Distributed tracing and correlation IDs are important when requests cross several container apps, Dapr sidecars, brokers, or external services.
Deployment and Infrastructure as Code
Use Bicep, ARM, Terraform, or another controlled infrastructure workflow to define:
- Environment and network.
- Workload profiles.
- App and job configuration.
- Identities and role assignments.
- Registry access.
- Ingress and domains.
- Secrets or Key Vault references.
- Scale rules and limits.
- Diagnostic settings.
Use immutable image tags or digests. A mutable latest tag makes rollback and audit difficult because the same configuration can resolve to different image content.
When Container Apps Is a Strong Fit
Container Apps is a strong candidate when:
- The workload is already containerized.
- The team wants managed orchestration.
- APIs and workers need independent scaling.
- Event-driven scale or scale to zero is useful.
- Revision traffic splitting is valuable.
- Linux containers meet the runtime requirements.
- Direct Kubernetes API access is unnecessary.
- The team wants microservice capabilities without operating clusters.
When Another Service May Be Better
Consider another option when:
- App Service: The workload is primarily a conventional web app or API and App Service deployment slots and web-hosting features provide a simpler model.

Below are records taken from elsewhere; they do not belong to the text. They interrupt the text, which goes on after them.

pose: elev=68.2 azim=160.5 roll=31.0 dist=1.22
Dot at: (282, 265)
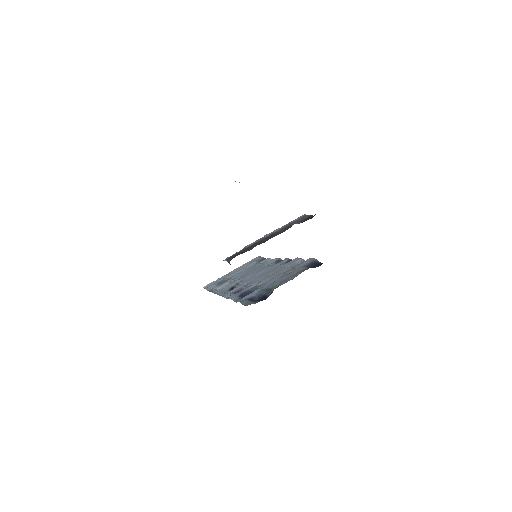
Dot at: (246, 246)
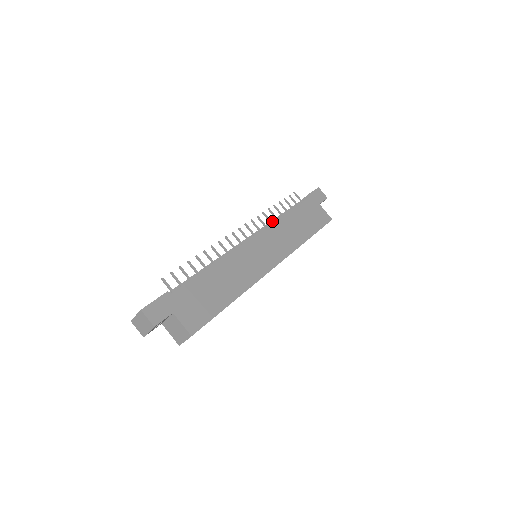
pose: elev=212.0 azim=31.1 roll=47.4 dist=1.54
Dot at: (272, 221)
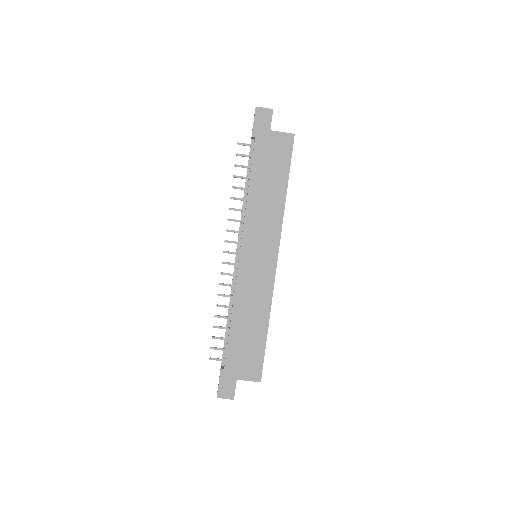
Dot at: (243, 203)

- Azure Functions: The workload fits the Functions programming model and triggers, bindings, or Durable Functions are more valuable than arbitrary container control.
- AKS: The team requires Kubernetes APIs, custom controllers, operators, daemon sets, specialized networking, or cluster-level scheduling control.
- Azure Container Instances: The need is a simple isolated container group without application orchestration.
- Azure Batch: The workload is large-scale parallel or high-performance batch computing.
- Virtual machines: The application requires operating-system access, unsupported software, custom drivers, or full machine control.
Common Mistakes
- Treating Container Apps as Kubernetes with all Kubernetes APIs available.
- Using jobs for an HTTP service or using a permanent app for work that should end.
- Scaling only on CPU for a queue-driven workload.
- Setting a high replica maximum without checking dependency limits.
- Allowing a latency-sensitive API to scale to zero unintentionally.
- Keeping state in the local container filesystem.
- Exposing every microservice publicly.
- Omitting startup, readiness, or liveness probes.
- Using mutable image tags.
- Assuming traffic splitting solves database compatibility.
- Ignoring duplicate messages and retries.
- Enabling Dapr without a concrete requirement.
- Putting unrelated trust zones and lifecycle environments together.
- Treating platform logs as sufficient application observability.
Practical Best Practices
- Choose app or job from the process lifecycle.
- Keep API replicas stateless.
- Use event signals that represent real demand.
- Bound maximum scale by downstream capacity.
- Use managed identity and least privilege.
- Keep internal services private.
- Define health probes and graceful shutdown.
- Use revisions with backward-compatible data and contracts.
- Instrument scale, deployment, queue, and dependency behavior.
- Define production configuration as code.
- Test cold starts, load, retries, and rollback.
- Verify current regional availability, quotas, and preview status before committing to a profile or feature.